EXERCISE REQUIREMENTS
Restate the lines word for word, from the one containing "parecida a la siguiente:</span>" through the last line of the entries below, without any other lines.

Records from a data collection
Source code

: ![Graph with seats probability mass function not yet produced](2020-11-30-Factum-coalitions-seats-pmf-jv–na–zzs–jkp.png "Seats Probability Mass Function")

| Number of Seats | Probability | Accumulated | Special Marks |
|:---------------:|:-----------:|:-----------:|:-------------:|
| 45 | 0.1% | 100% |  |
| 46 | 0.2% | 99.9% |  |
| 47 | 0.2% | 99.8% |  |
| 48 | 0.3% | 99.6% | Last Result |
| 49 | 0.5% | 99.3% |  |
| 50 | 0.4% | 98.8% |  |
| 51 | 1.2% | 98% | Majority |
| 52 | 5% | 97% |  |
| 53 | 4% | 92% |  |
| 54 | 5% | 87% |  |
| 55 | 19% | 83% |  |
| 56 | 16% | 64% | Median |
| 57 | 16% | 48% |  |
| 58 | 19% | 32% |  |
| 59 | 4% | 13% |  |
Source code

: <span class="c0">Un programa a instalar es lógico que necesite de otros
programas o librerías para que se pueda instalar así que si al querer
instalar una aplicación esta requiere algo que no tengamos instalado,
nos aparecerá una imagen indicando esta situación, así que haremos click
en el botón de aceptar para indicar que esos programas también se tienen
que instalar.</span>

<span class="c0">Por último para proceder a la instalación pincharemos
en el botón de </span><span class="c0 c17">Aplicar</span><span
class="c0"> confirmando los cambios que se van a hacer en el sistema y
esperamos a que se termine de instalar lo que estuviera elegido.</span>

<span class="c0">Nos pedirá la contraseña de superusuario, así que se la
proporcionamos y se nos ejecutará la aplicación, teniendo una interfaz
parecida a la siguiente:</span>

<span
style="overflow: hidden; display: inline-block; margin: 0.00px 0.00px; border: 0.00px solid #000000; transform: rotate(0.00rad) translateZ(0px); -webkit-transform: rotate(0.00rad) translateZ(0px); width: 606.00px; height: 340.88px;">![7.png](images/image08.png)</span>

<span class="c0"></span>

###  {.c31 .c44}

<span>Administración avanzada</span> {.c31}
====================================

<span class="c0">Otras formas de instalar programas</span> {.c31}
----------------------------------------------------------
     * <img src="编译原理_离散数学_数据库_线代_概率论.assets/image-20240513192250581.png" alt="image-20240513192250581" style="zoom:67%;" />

RESULT OF THE TASK
parecida a la siguiente:</span>

<span
style="overflow: hidden; display: inline-block; margin: 0.00px 0.00px; border: 0.00px solid #000000; transform: rotate(0.00rad) translateZ(0px); -webkit-transform: rotate(0.00rad) translateZ(0px); width: 606.00px; height: 340.88px;">![7.png](images/image08.png)</span>

<span class="c0"></span>

###  {.c31 .c44}

<span>Administración avanzada</span> {.c31}
====================================

<span class="c0">Otras formas de instalar programas</span> {.c31}
----------------------------------------------------------
     * <img src="编译原理_离散数学_数据库_线代_概率论.assets/image-20240513192250581.png" alt="image-20240513192250581" style="zoom:67%;" />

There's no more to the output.